### Data lines
○ ○ ○ ○ ○ ○ ○
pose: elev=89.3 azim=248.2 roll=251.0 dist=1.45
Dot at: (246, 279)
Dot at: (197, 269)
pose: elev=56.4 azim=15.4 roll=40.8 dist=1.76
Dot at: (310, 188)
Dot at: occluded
○ ○ ○ ○ ○ ○ ○
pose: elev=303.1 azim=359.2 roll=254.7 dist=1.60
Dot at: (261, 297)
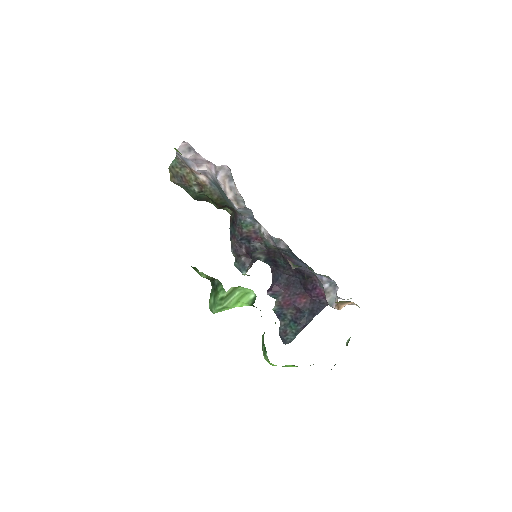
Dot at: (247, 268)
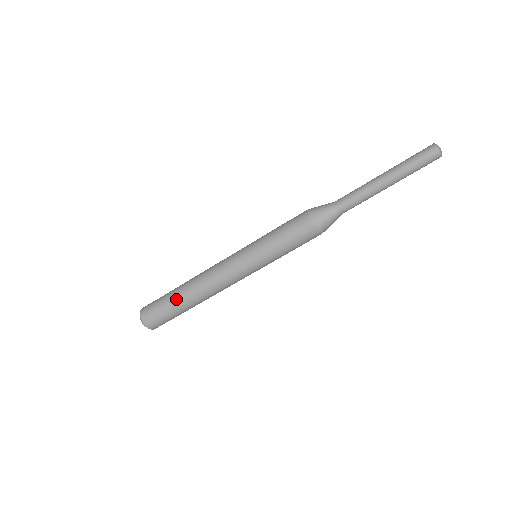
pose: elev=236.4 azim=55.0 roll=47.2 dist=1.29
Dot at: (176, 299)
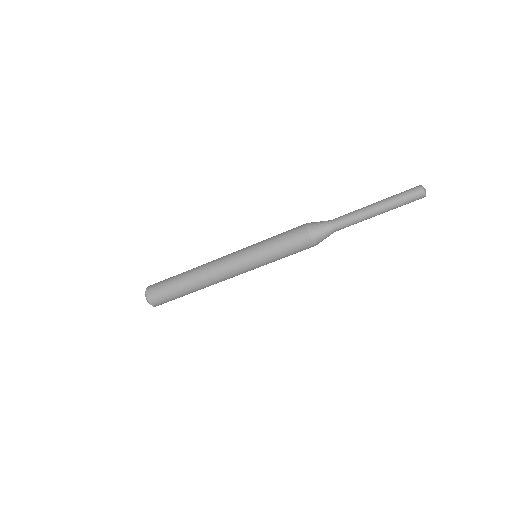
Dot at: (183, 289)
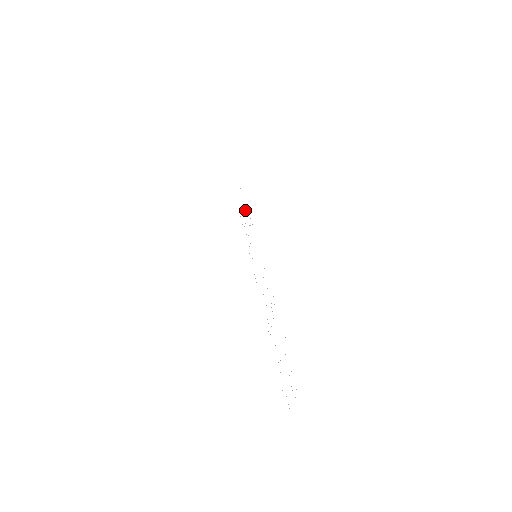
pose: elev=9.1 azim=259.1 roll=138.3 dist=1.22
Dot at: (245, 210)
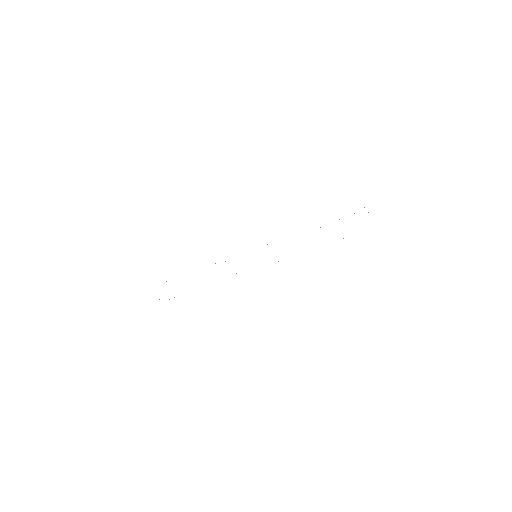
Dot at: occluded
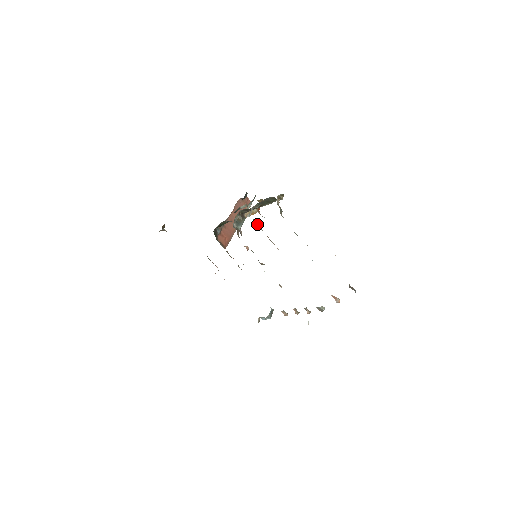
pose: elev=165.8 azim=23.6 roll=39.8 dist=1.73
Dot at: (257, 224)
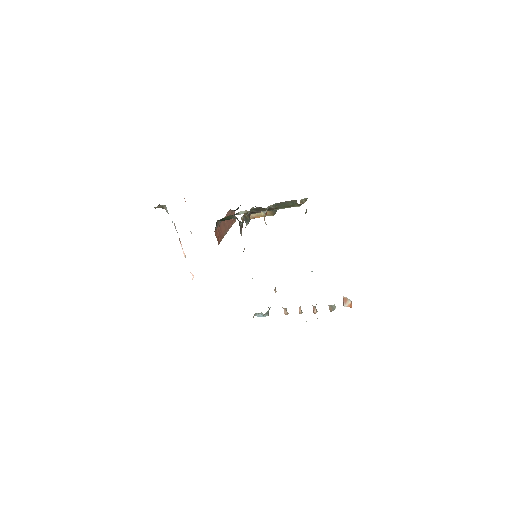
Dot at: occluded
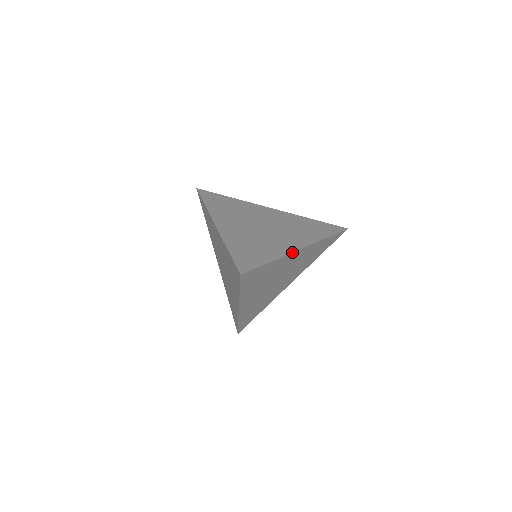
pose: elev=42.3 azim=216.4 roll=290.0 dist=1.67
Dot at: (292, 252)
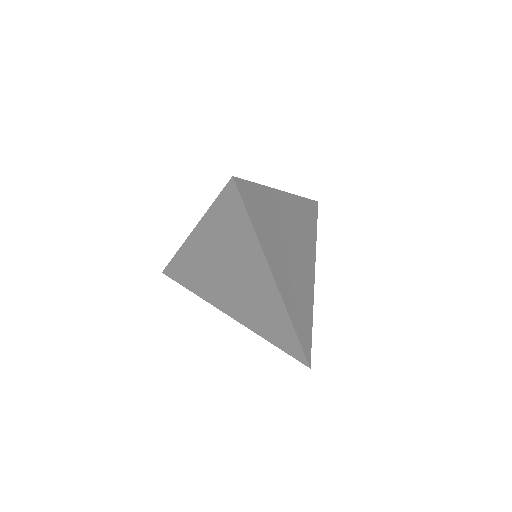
○ ○ ○ ○ ○ ○ ○
### Exercise brief
Edit the material from the line containing "pose: elev=303.1 azim=359.2" down to the line containing "Dot at: (292, 252)", with both lines included. Replace "dist" with "distance", keep every other character unchanged, and leave out the pictures.

### Response for this exercise
pose: elev=303.1 azim=359.2 roll=254.7 distance=1.60
Dot at: (261, 297)
Dot at: (247, 268)
pose: elev=236.4 azim=55.0 roll=47.2 distance=1.29
Dot at: (176, 299)
Dot at: (183, 289)
pose: elev=9.1 azim=259.1 roll=138.3 distance=1.22
Dot at: (245, 210)
Dot at: occluded
pose: elev=165.8 azim=23.6 roll=39.8 distance=1.73
Dot at: (257, 224)
Dot at: occluded
pose: elev=42.3 azim=216.4 roll=290.0 distance=1.67
Dot at: (292, 252)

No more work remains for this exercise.